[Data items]

::::::::::

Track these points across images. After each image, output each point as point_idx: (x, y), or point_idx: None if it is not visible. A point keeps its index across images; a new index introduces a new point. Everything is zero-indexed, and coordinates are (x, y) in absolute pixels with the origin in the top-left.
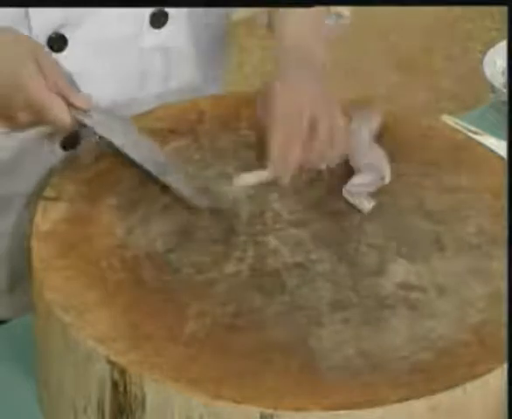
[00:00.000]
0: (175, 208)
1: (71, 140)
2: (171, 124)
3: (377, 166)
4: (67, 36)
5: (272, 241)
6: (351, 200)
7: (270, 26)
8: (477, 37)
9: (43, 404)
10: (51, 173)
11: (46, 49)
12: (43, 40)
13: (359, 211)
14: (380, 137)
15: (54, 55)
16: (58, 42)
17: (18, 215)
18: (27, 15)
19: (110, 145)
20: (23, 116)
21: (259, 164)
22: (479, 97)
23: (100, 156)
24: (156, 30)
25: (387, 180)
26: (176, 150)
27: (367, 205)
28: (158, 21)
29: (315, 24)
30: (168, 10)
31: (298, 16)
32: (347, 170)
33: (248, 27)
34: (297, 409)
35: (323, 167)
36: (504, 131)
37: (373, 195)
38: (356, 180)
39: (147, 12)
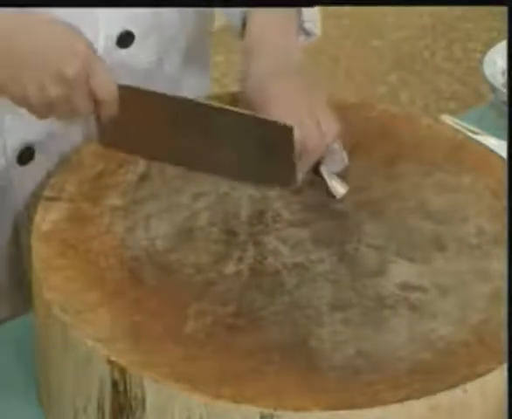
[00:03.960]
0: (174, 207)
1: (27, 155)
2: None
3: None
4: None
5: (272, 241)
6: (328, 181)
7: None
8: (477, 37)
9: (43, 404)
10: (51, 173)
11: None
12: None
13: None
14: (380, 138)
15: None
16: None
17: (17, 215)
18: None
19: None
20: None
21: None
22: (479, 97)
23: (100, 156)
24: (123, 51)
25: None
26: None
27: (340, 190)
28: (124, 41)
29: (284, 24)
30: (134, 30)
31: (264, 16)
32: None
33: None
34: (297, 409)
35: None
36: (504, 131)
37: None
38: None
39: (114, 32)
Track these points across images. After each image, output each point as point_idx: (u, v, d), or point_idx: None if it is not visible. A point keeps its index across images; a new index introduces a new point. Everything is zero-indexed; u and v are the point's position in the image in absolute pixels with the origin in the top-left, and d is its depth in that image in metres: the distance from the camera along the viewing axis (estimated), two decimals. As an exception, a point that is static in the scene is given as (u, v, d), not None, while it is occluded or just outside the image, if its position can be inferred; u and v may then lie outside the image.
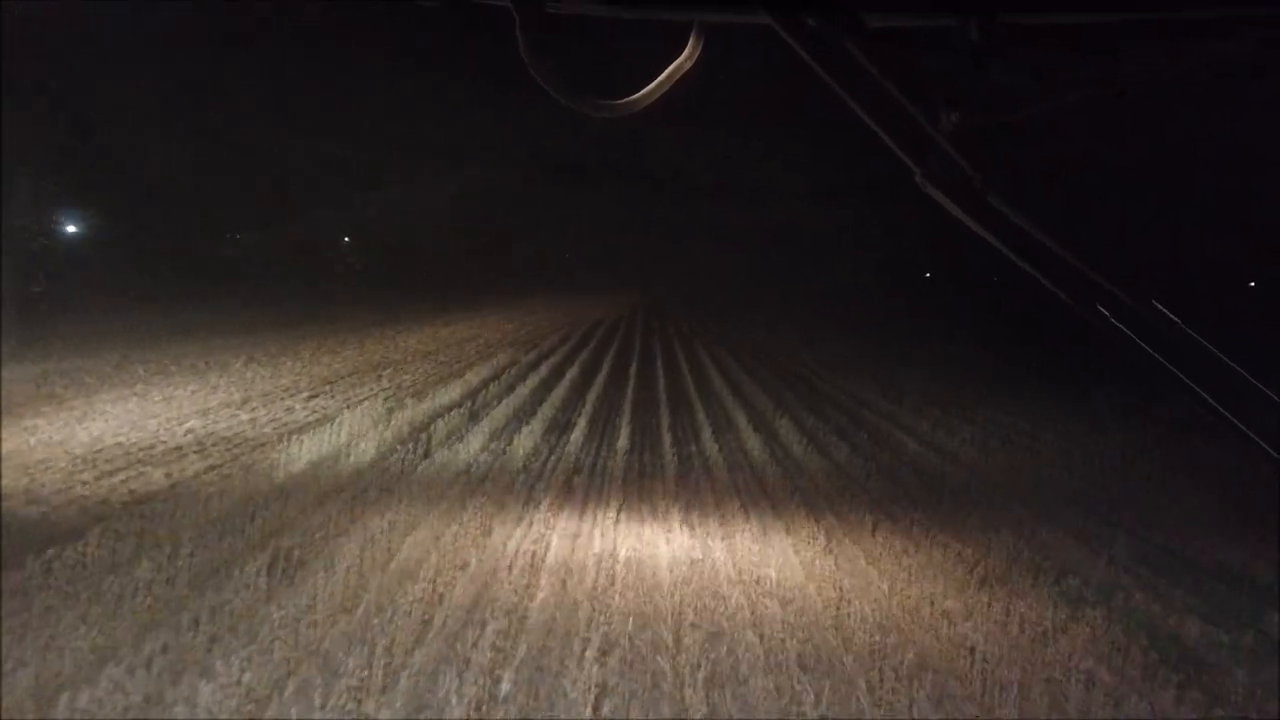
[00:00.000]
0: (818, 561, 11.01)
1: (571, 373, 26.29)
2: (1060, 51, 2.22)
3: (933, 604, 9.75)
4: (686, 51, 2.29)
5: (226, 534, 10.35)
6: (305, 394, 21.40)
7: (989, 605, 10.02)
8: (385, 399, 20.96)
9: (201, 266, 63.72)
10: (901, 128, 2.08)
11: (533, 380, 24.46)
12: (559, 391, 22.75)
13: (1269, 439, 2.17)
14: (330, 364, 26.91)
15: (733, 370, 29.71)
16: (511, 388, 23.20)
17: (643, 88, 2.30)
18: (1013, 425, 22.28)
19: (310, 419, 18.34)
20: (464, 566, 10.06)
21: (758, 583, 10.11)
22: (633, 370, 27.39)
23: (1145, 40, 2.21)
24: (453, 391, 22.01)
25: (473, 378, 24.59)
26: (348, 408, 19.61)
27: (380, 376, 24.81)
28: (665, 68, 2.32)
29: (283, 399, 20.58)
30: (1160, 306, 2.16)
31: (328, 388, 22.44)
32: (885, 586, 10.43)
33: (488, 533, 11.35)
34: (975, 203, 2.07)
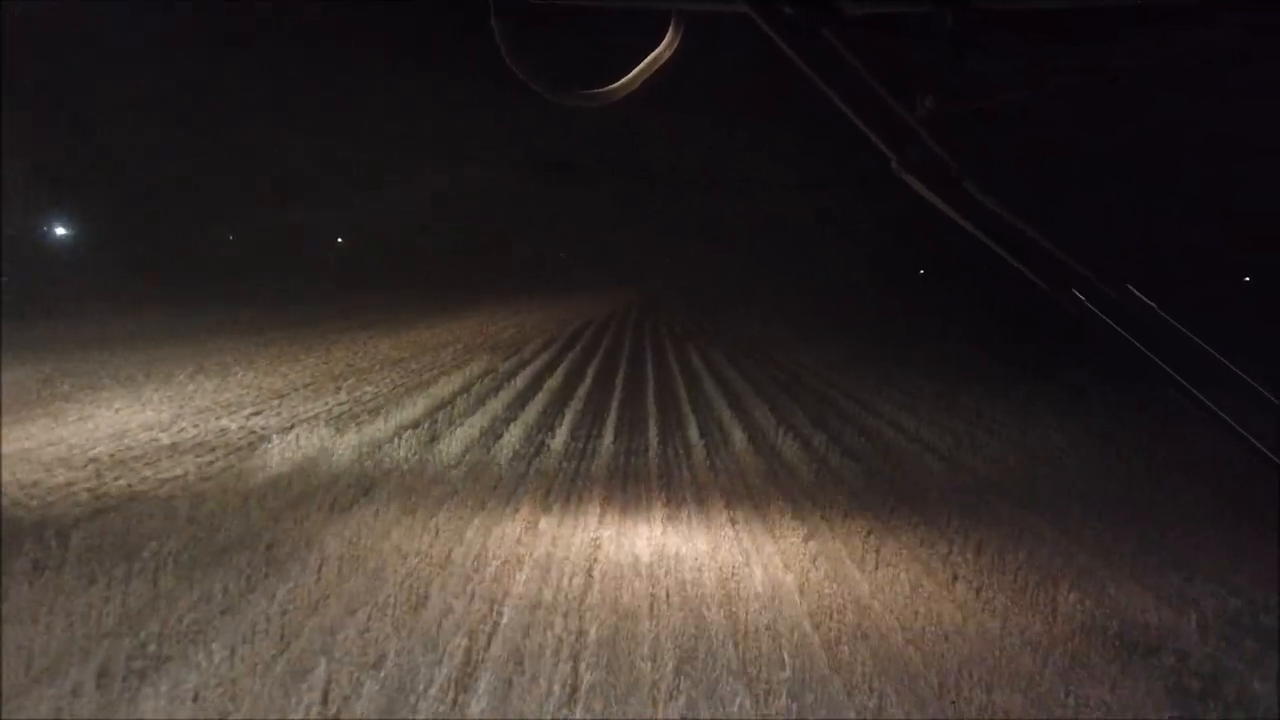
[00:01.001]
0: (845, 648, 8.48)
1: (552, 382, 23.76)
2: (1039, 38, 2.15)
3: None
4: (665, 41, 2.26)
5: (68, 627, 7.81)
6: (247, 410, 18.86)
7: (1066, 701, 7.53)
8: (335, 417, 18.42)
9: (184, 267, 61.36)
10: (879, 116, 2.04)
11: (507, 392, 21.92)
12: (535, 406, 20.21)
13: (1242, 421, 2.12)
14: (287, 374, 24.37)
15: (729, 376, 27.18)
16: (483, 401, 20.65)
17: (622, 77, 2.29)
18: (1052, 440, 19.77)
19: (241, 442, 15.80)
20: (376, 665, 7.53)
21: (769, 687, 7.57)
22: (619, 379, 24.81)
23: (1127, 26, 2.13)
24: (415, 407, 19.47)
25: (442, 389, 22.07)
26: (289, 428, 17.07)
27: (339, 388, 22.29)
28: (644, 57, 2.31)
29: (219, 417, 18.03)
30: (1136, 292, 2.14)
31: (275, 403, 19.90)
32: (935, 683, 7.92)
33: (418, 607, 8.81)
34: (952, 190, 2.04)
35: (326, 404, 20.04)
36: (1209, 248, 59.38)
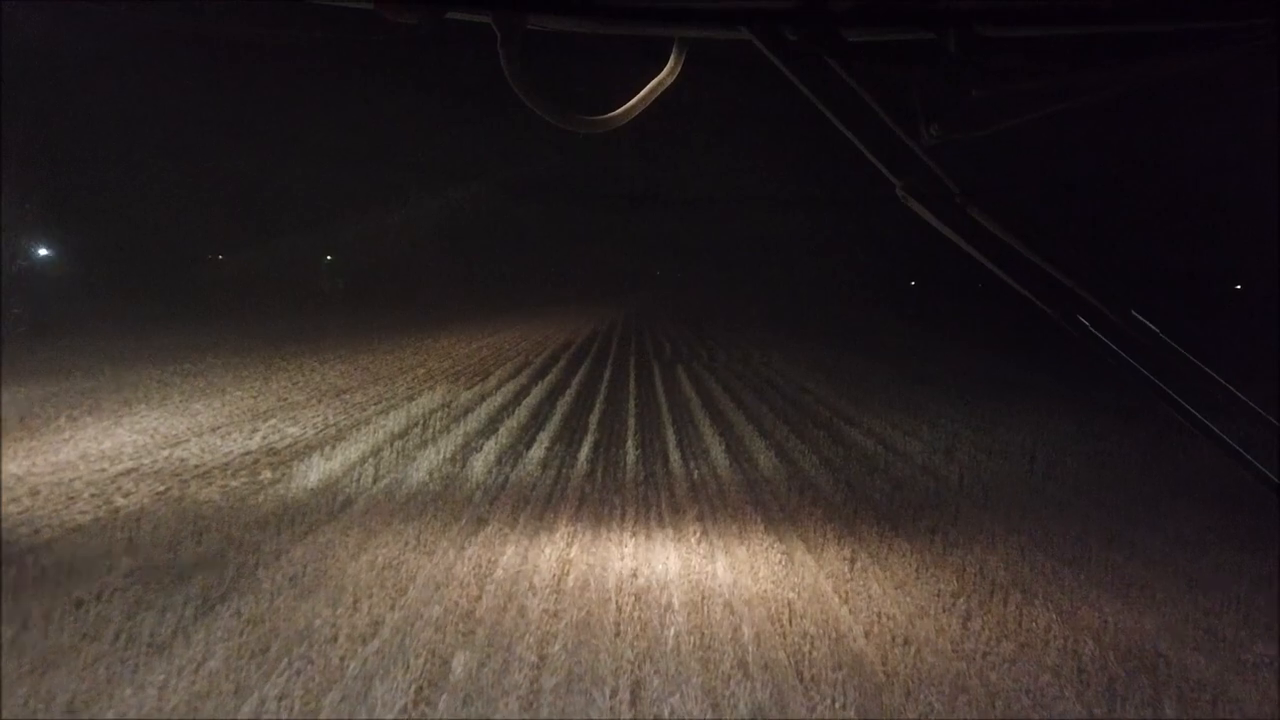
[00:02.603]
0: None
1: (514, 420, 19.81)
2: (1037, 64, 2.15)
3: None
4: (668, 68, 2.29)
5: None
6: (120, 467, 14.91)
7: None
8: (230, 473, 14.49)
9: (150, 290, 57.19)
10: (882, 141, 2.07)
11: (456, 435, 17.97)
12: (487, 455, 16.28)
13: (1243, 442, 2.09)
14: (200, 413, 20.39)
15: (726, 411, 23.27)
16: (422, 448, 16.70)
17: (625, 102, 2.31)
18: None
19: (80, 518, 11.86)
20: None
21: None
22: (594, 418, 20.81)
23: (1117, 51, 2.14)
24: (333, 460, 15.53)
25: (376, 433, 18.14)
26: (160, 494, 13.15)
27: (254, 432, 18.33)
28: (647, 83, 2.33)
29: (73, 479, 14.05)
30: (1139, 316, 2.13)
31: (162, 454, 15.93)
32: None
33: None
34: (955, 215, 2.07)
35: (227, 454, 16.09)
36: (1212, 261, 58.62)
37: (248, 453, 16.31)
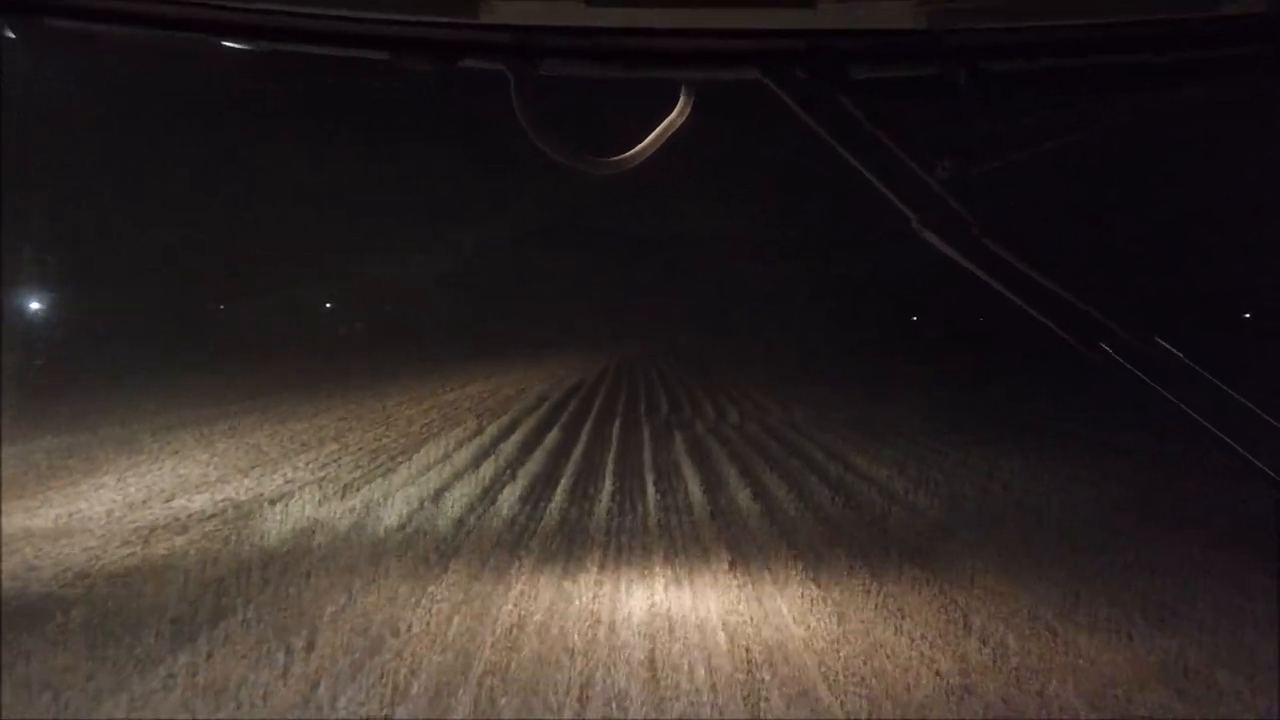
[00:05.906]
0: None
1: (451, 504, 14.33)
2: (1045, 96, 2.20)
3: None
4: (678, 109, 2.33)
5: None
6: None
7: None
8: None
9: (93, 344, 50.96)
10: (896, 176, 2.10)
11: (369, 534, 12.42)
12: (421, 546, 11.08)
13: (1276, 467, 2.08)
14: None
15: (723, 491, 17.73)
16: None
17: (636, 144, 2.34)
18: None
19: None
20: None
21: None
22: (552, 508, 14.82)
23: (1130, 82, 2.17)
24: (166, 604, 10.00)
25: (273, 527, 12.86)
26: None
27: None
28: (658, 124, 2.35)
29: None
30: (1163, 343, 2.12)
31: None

::::::::::

## What is being asked
The lines above from the one with "6: (305, 394, 21.40)" through the one with "31: (328, 388, 22.44)" are to be duplicated exactly, ends included, with nothing added.

## Answer box
6: (305, 394, 21.40)
7: (989, 605, 10.02)
8: (385, 399, 20.96)
9: (201, 266, 63.72)
10: (901, 128, 2.08)
11: (533, 380, 24.46)
12: (559, 391, 22.75)
13: (1269, 439, 2.17)
14: (330, 364, 26.91)
15: (733, 370, 29.71)
16: (511, 388, 23.20)
17: (643, 88, 2.30)
18: (1013, 425, 22.28)
19: (310, 419, 18.34)
20: (464, 566, 10.06)
21: (758, 583, 10.11)
22: (633, 370, 27.39)
23: (1145, 40, 2.21)
24: (453, 391, 22.01)
25: (473, 378, 24.59)
26: (348, 408, 19.61)
27: (380, 376, 24.81)
28: (665, 68, 2.32)
29: (283, 399, 20.58)
30: (1160, 306, 2.16)
31: (328, 388, 22.44)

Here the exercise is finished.